> _Activities_:
a) In two sentences, what does the opinion piece on Mexico say?
b) Return the passage of the opinion piece on Mexico that runs from "Writer Glen Olives" to "booming tourism economy?", word for word.

> _Excerpted text_:
Last updated: 10:30 AM ET, Mon May 02 2016

Opinion Home | Magic of Mexico

  • Greg Custer | May 2, 2016 10:30 AM ET

    Say What? Weed Legalization in Mexico?

    Say What? Weed Legalization in Mexico?

    Photo courtesy of Thinkstock

    It’s a brave new world in Mexico. It seems there’s no end to the “Say what?” news in this the Western Hemisphere’s most evolving democracy. If you peek beyond the rhetorical and resort walls, what’s happening may challenge your view of Mexico as the land of mañana. So let’s pause in this election year to contemplate our distant neighbor and the societal and political debates that are reshaping the Mexico you sell to customers.

    Writer Glen Olives Thompson wrote last week about how (despite our close ties) we Americans don’t know about much about Mexico. The same applies to Mexicans looking north. It’s true, most Americans are either blind to their southern neighbor, or we form an opinion from vacation visits, a fleeting chat with the guy who mows our lawn, or current election hyperbole about our immigration mess. As a full-time Mexico resident, I see how North Americans who reside here (totaling some 1 million) are sometimes no better informed, as socio-economic and linguistic walls still divide the gringos from their neighbors.

    Are we witnessing a watershed moment in Mexico’s climb toward a 21st century democracy? And what does all this reform mean to Mexico’s booming tourism economy?

> _Dataset extract_:
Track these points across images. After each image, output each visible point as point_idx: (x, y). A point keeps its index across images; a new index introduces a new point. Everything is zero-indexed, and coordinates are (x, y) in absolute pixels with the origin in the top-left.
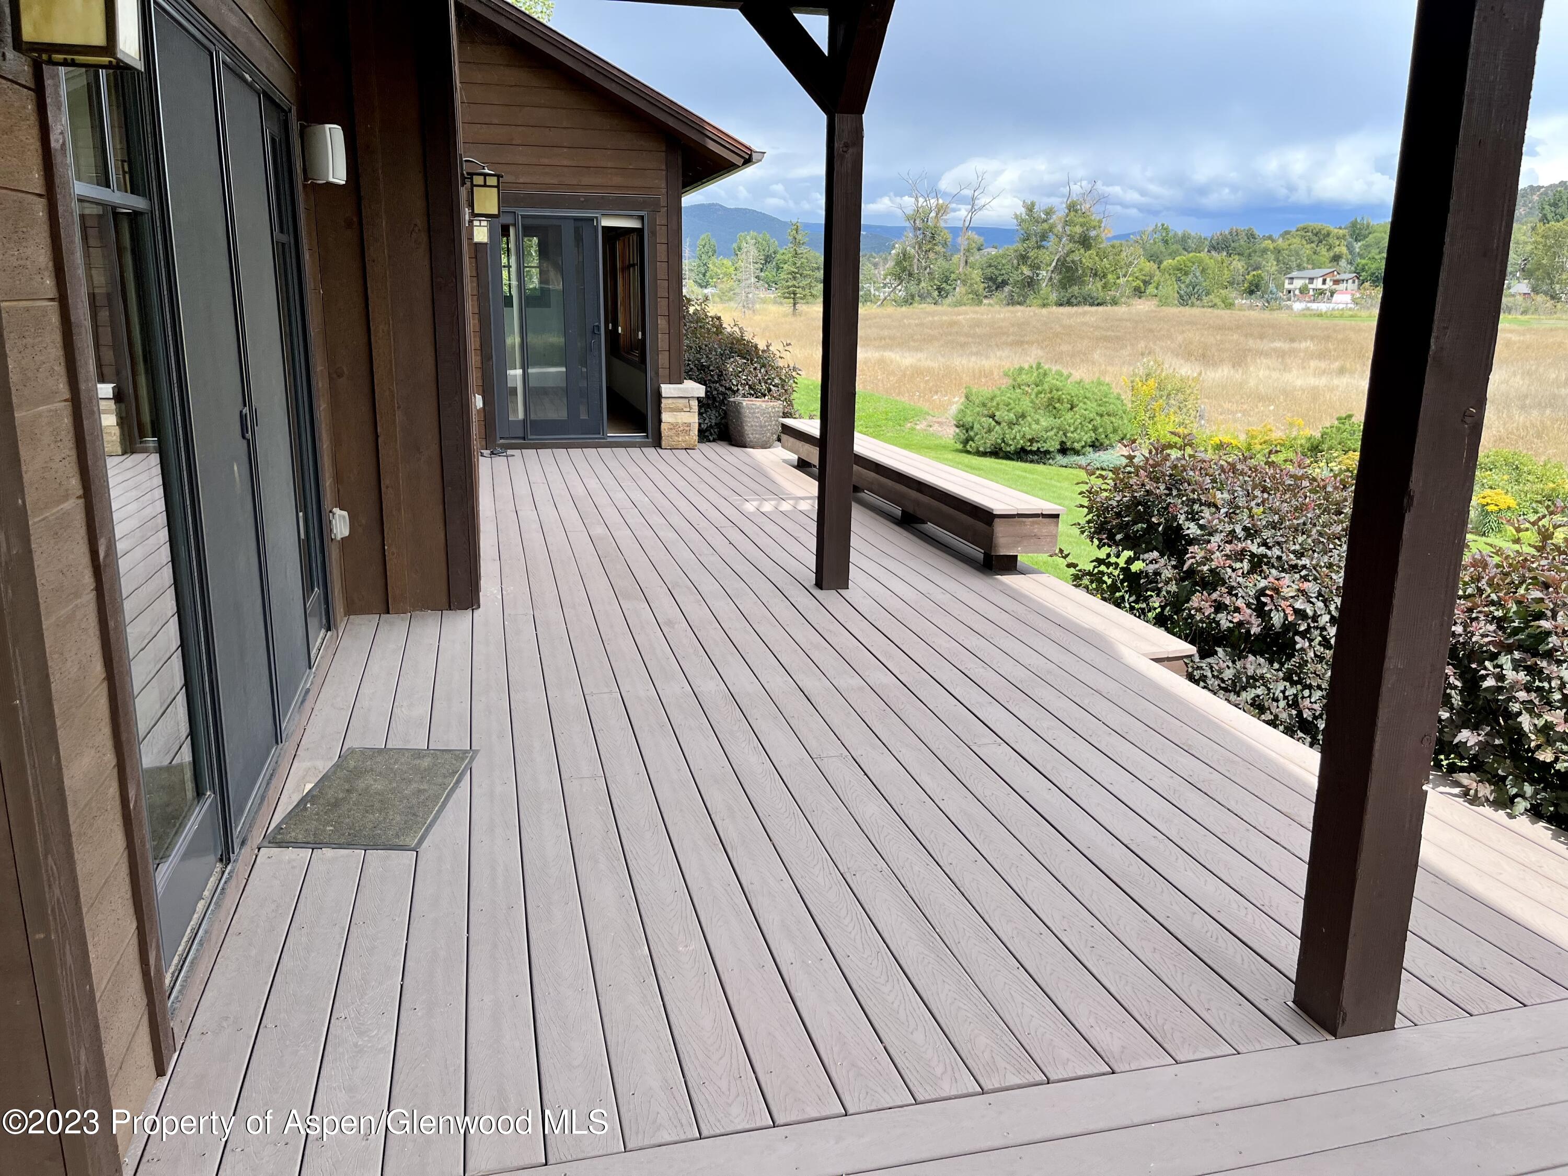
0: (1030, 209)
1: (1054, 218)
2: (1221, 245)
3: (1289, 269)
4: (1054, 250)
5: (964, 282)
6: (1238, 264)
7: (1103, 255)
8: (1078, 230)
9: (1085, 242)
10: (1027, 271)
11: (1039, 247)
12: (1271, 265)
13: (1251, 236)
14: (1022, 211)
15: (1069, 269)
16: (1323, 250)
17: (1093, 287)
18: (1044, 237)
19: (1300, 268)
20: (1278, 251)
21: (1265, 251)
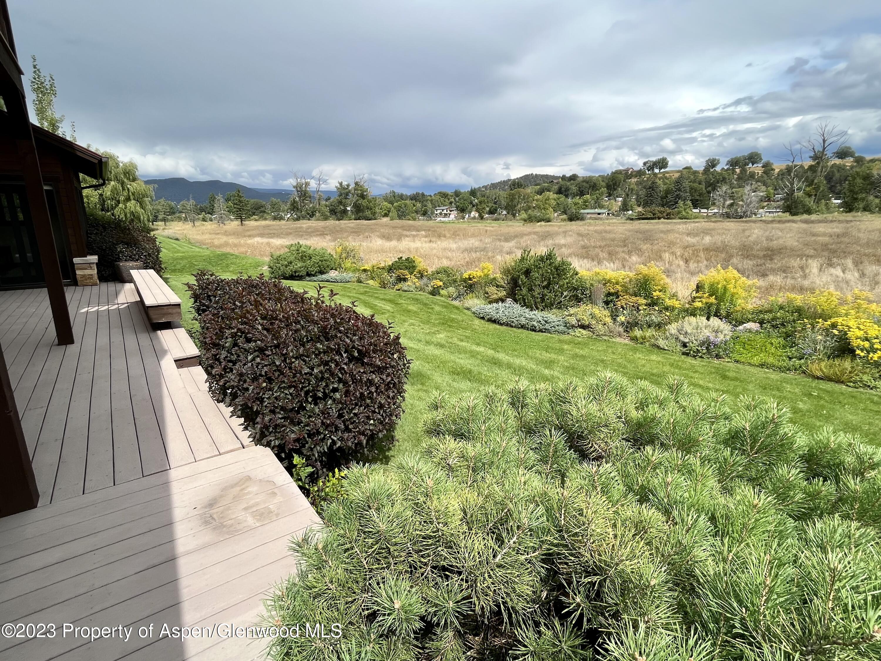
0: (341, 184)
1: (350, 188)
2: (415, 198)
3: (436, 207)
4: (352, 199)
5: (319, 212)
6: (419, 205)
7: (369, 201)
8: (359, 192)
9: (363, 196)
10: (342, 208)
11: (346, 198)
12: (430, 205)
13: (423, 195)
14: (338, 185)
15: (358, 206)
16: (447, 200)
17: (368, 213)
18: (347, 194)
19: (439, 206)
20: (431, 201)
21: (427, 200)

> _Expected outputs_:
a) Mexico is changing fast enough to challenge the view of it as the land of mañana, and the writer suggests using this election year to consider the societal and political debates reshaping the country. Most Americans, and often even the roughly 1 million North Americans living in Mexico, know little about it, and the writer asks whether this is a watershed moment in Mexico's move toward a 21st century democracy and what the reforms mean for its booming tourism economy.

b)
Writer Glen Olives Thompson wrote last week about how (despite our close ties) we Americans don’t know about much about Mexico. The same applies to Mexicans looking north. It’s true, most Americans are either blind to their southern neighbor, or we form an opinion from vacation visits, a fleeting chat with the guy who mows our lawn, or current election hyperbole about our immigration mess. As a full-time Mexico resident, I see how North Americans who reside here (totaling some 1 million) are sometimes no better informed, as socio-economic and linguistic walls still divide the gringos from their neighbors.

    Are we witnessing a watershed moment in Mexico’s climb toward a 21st century democracy? And what does all this reform mean to Mexico’s booming tourism economy?